(click picture
to enlarge)


Our route to the top of Mt. Everest


Mt. Everest as
seen from ABC


Walking on the moraine between ice pinicles just below ABC. (Yellow object on right is a broken porter’s basket.)


Pemba Sherpa (left) and Karl (right) hauling loads to the bottom of the North Col.


Kitchen staffer Raj Kumar Tamang walking on the rough moraine from basecamp to ABC

Journal 14: Arrival at Advanced Basecamp
by Ed Hommer

Top of the East Rongbuk Glacier
September 10, 2001

The entire team is up here now and will stay here for the next two or three days.

Although the 13-mile walk up from basecamp had its scenic moments, none of us found it to be our favorite stroll. Almost the entire distance was loose glacial rubble — stones of all shapes and sizes that were laid down by the glacier. It almost always means loose footing.

Most of the team spent two days coming up here; some made it in a long single day. I took three days to do it. You see, walking with prosthetic legs is a bit like walking on stilts at times. Go for 13 miles over a glacial moraine and it gets really interesting.

I’m here to attempt Everest, not to see how fast I can get to ABC. So, I’m pacing myself and saving my main effort and energy expenditure for the mountain.

Once you arrive here, and just prior, the view is breathtaking. It’s a challenge to accept its proportion of size. It isn’t just Everest. It’s also the last couple of miles or so walking between rows of ice pinnacles, some well over 100 feet high.

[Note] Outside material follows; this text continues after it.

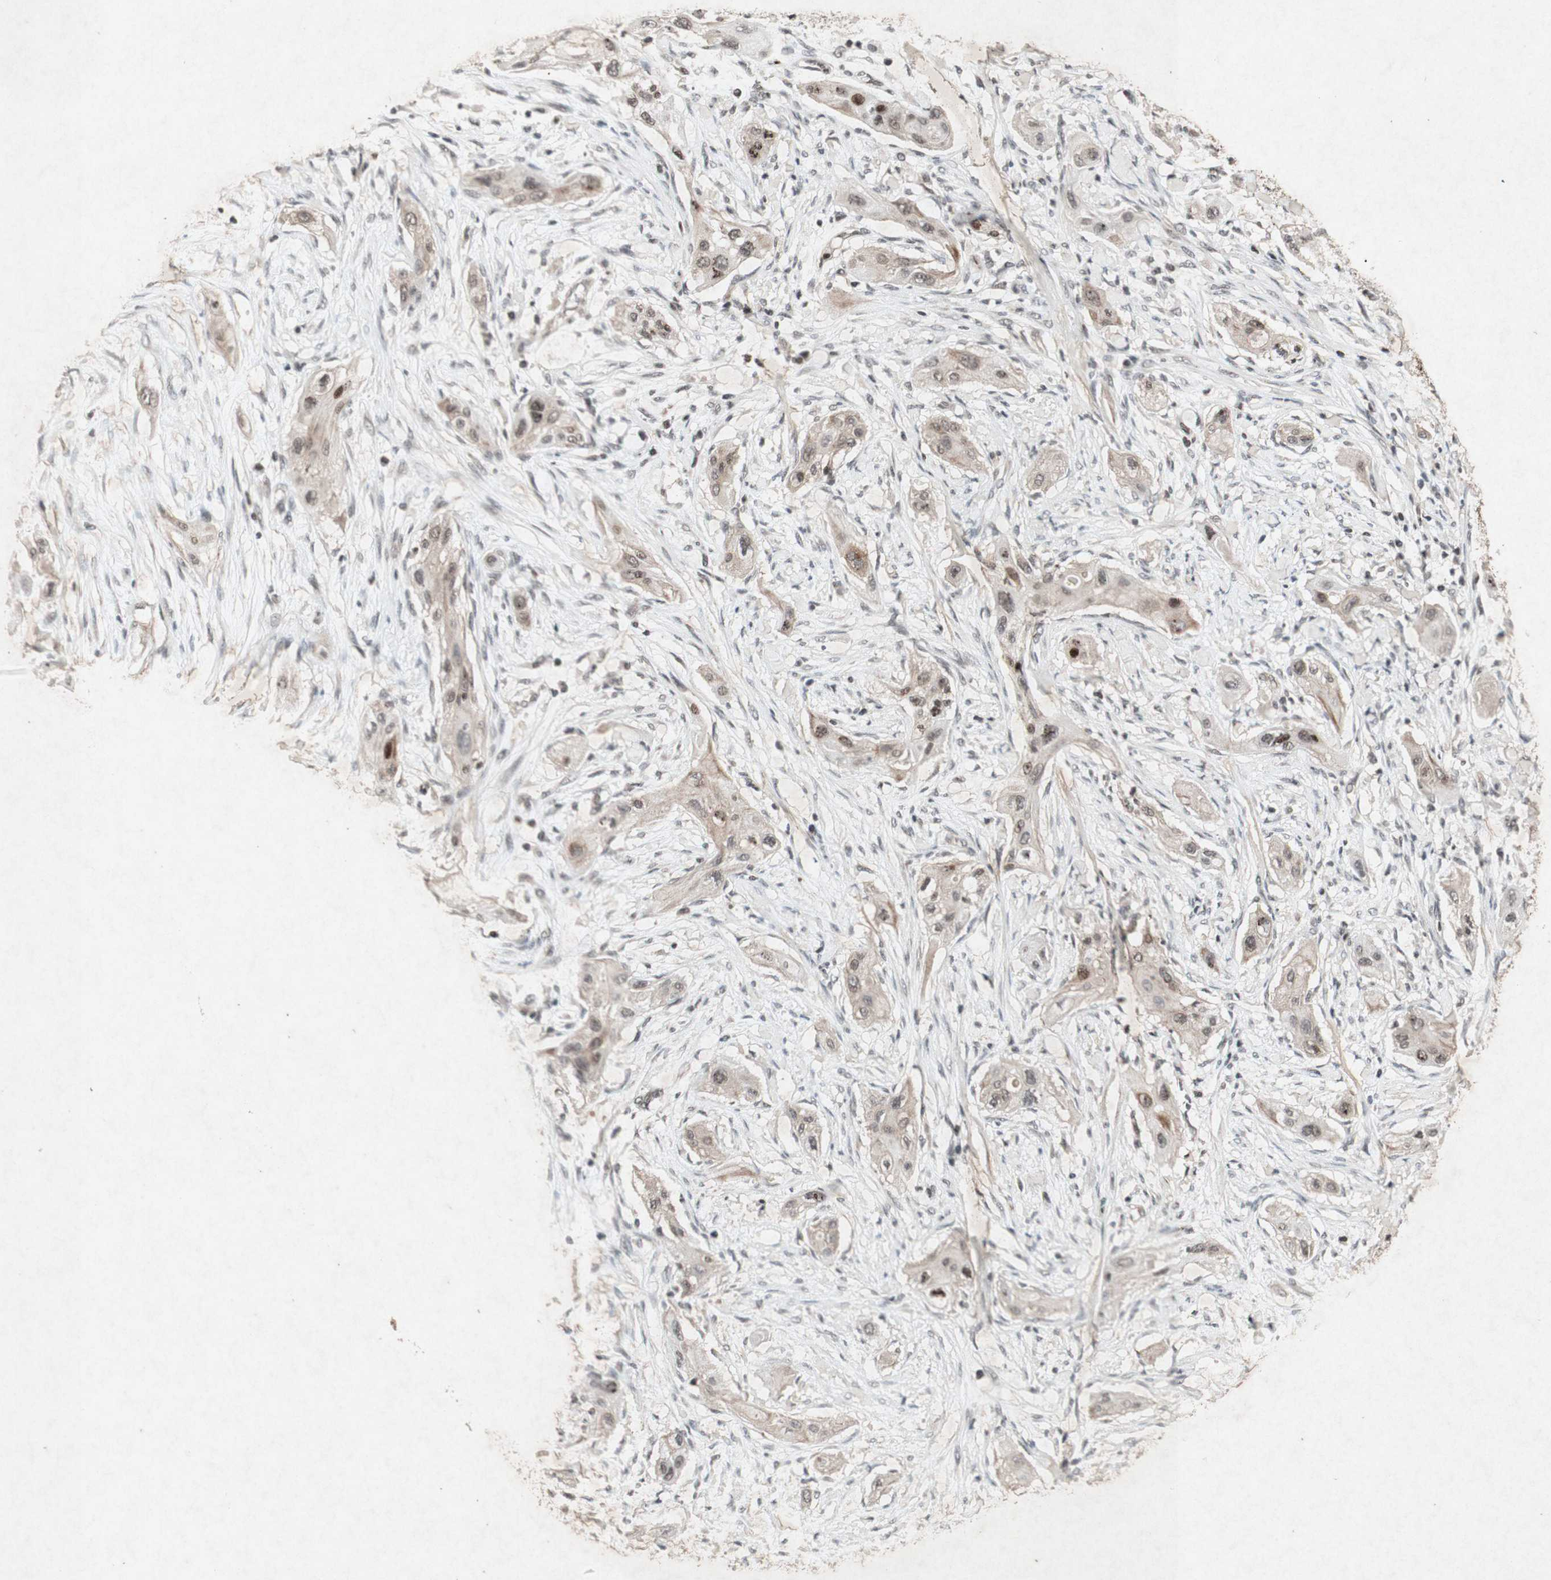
{"staining": {"intensity": "weak", "quantity": ">75%", "location": "cytoplasmic/membranous,nuclear"}, "tissue": "lung cancer", "cell_type": "Tumor cells", "image_type": "cancer", "snomed": [{"axis": "morphology", "description": "Squamous cell carcinoma, NOS"}, {"axis": "topography", "description": "Lung"}], "caption": "The immunohistochemical stain labels weak cytoplasmic/membranous and nuclear staining in tumor cells of lung cancer tissue.", "gene": "PLXNA1", "patient": {"sex": "female", "age": 47}}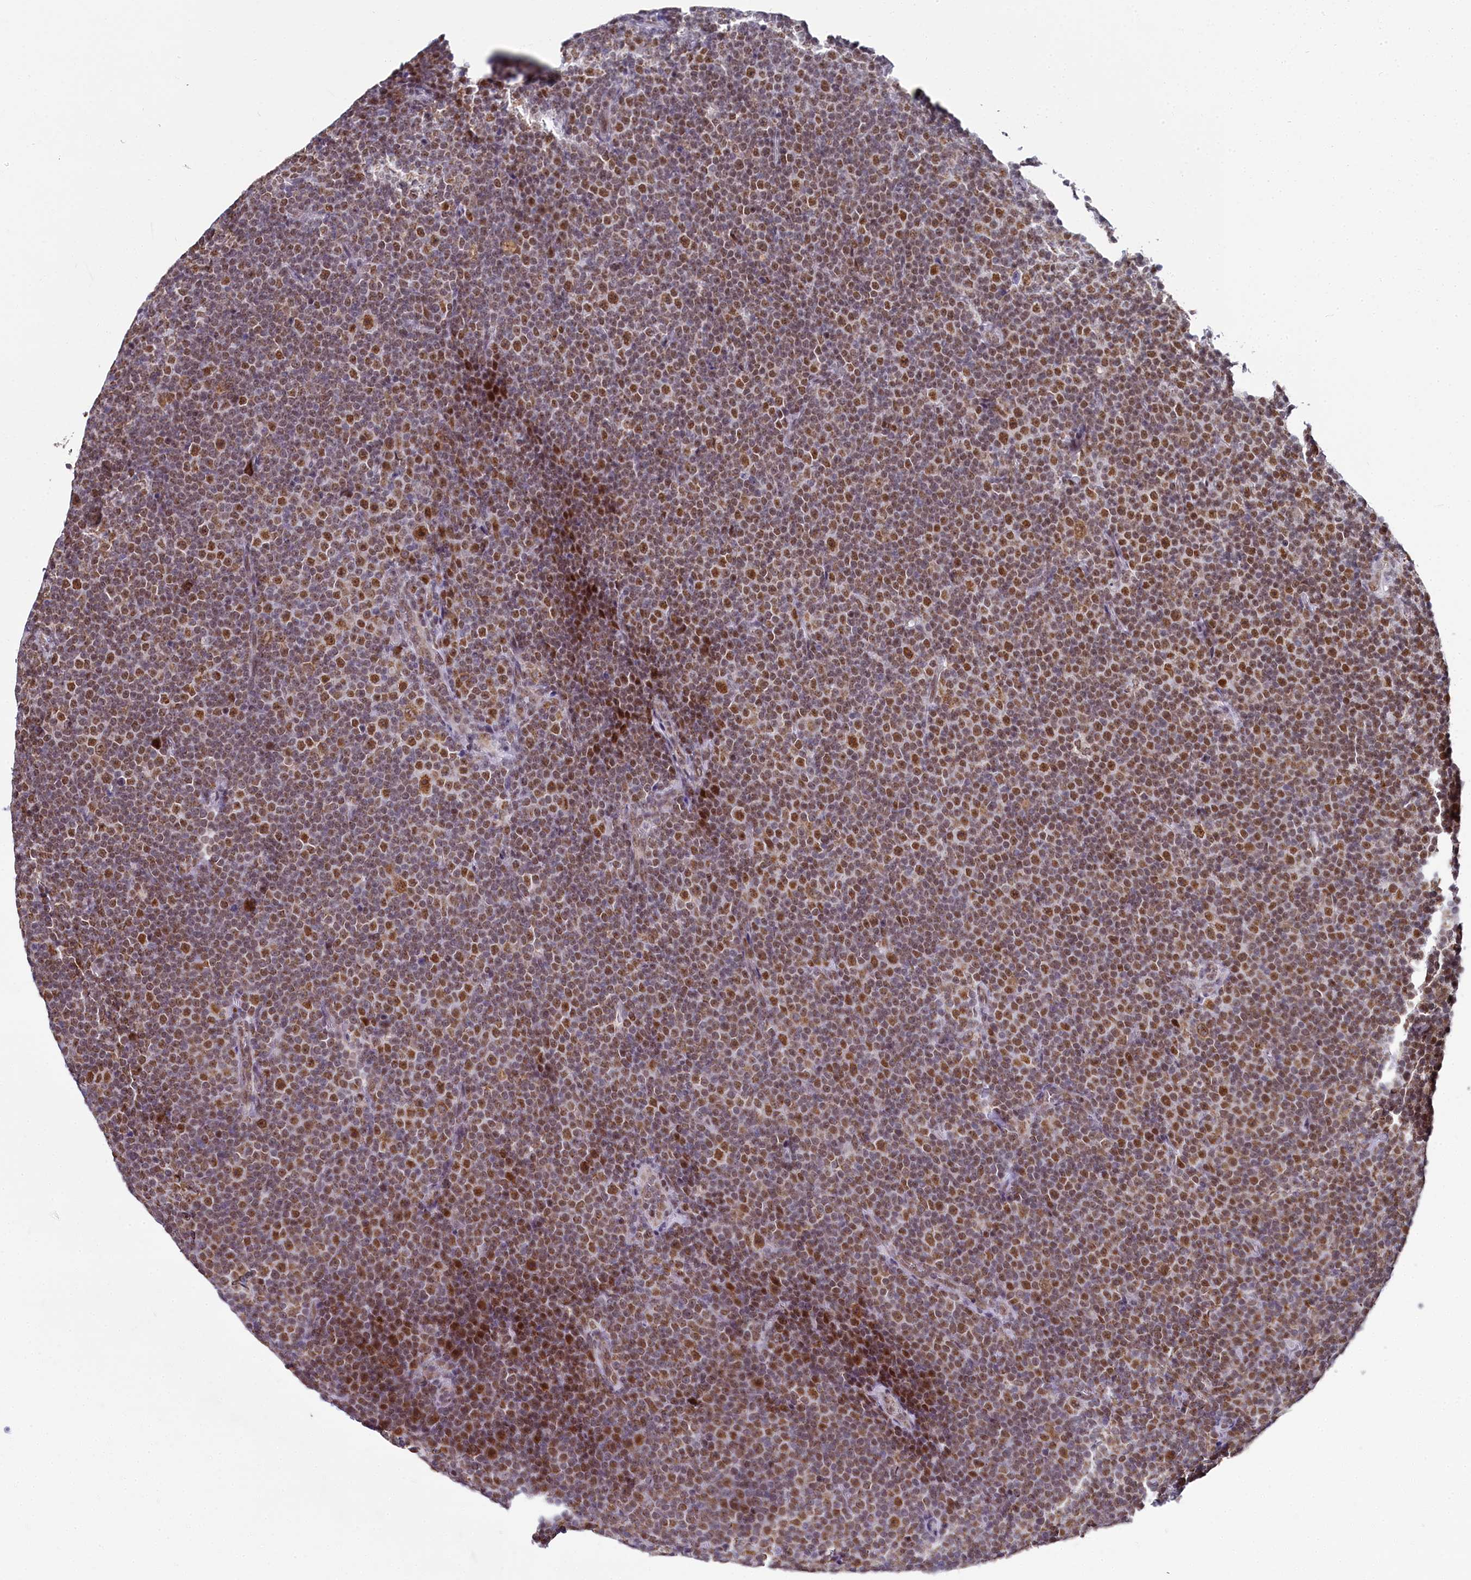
{"staining": {"intensity": "moderate", "quantity": ">75%", "location": "nuclear"}, "tissue": "lymphoma", "cell_type": "Tumor cells", "image_type": "cancer", "snomed": [{"axis": "morphology", "description": "Malignant lymphoma, non-Hodgkin's type, Low grade"}, {"axis": "topography", "description": "Lymph node"}], "caption": "Tumor cells exhibit medium levels of moderate nuclear positivity in approximately >75% of cells in lymphoma. The staining was performed using DAB (3,3'-diaminobenzidine) to visualize the protein expression in brown, while the nuclei were stained in blue with hematoxylin (Magnification: 20x).", "gene": "PPHLN1", "patient": {"sex": "female", "age": 67}}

We are about 700 feet (a mile and a half in distance) below the base of the North Col. After hauling our load today, we decided to camp and start pushing the route tomorrow (September 11). If all goes well, we should have a stocked camp at the top (23,300 feet) on September 14. Once that is complete, it’s time to haul load after load of gear to the top of the North Col. We’ll continue to build the route and an additional three camps up to the northeast ridge. Ideally we want to be in position for a summit attempt on October 1.

It all sounds great on paper, but we all know there will be adventure entwined within this series of tasks. The weather pattern has remained much the same: the mornings are great but clouds roll in each afternoon. However, the snowfall has been light during the day. When the sun is out it’s actually almost too hot to stay in our tents.

All of us are looking forward to getting some actual work done the next few days, even if it’s just hauling loads to the base of the col.

So, what’s life like at 21,000 feet above sea level? Not so great! The first couple of days your appetite is off, you might have minor headaches and you’re breathing a little harder after doing things. The landscape we’re camped upon is more of the glacial rubble. The views of Everest, however, are stupendous.

We are just a little more than 8,000 feet below the summit and less than two miles from its soaring flanks. When the skies are clear at night, the countless bright stars across the coal black sky mesmerize us. We’ll close for now and we look forward to sending an update in a few days on how our work has progressed to the top of the North Col.